79. A system for identifying a site on a target molecule as a prospective binding site, the system comprising:

(I) a processor; and

(II) a computer readable medium having computer readable program code means embodied therein for causing the system to identify a site on a target molecule as a prospective binding site, where the target molecule has an overall spatial extent, the computer readable program code means comprising: (a) a computer readable program code means for causing a computer to carry out the step of (a) a computer readable program code means for causing a computer to carry out the step of identifying a set of one or more enclosed volumes, each enclosed volume in the set meeting a set of criteria comprising (i) being outside of a target molecule, and (ii) meeting one or more criteria characteristic of the overall spatial extent of the target molecule; (b) a computer readable program code means for causing a computer to carry out the step of assigning to the enclosed volume one or more descriptors characteristic of the spatial extent of the enclosed volume; and (c) a computer readable program code means for causing a computer to carry out the step of identifying a site on the target molecule as a prospective binding site if the one or more descriptors assigned to an enclosed volume adjacent to the site meet one or more criteria.

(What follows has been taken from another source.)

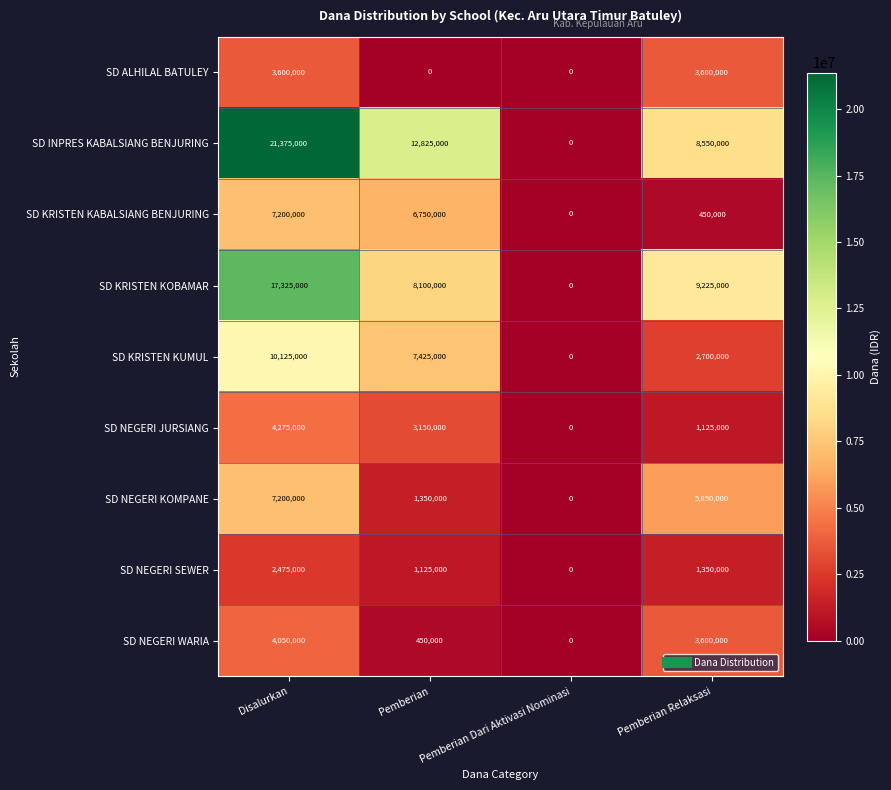

Rank the categories by SD KRISTEN KOBAMAR value from highest to lowest.

Disalurkan, Pemberian Relaksasi, Pemberian, Pemberian Dari Aktivasi Nominasi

80. An article of manufacture comprising a computer useable medium having computer readable program code means embodied therein for identifying a site on a target molecule as a prospective binding site, where the target molecule has an overall spatial extent, the computer readable program code means comprising: (a) a computer readable program code means for causing a computer to carry out the step of identifying a set of one or more enclosed volumes, each enclosed volume in the set meeting a set of criteria comprising (i) being outside of a target molecule, and (ii) meeting one or more criteria characteristic of the overall spatial extent of the target molecule; (b) a computer readable program code means for causing a computer to carry out the step of assigning to the enclosed volume one or more descriptors characteristic of the spatial extent of the enclosed volume; and (c) a computer readable program code means for causing a computer to carry out the step of identifying a site on the target molecule as a prospective binding site if the one or more descriptors assigned to an enclosed volume adjacent to the site meet one or more criteria.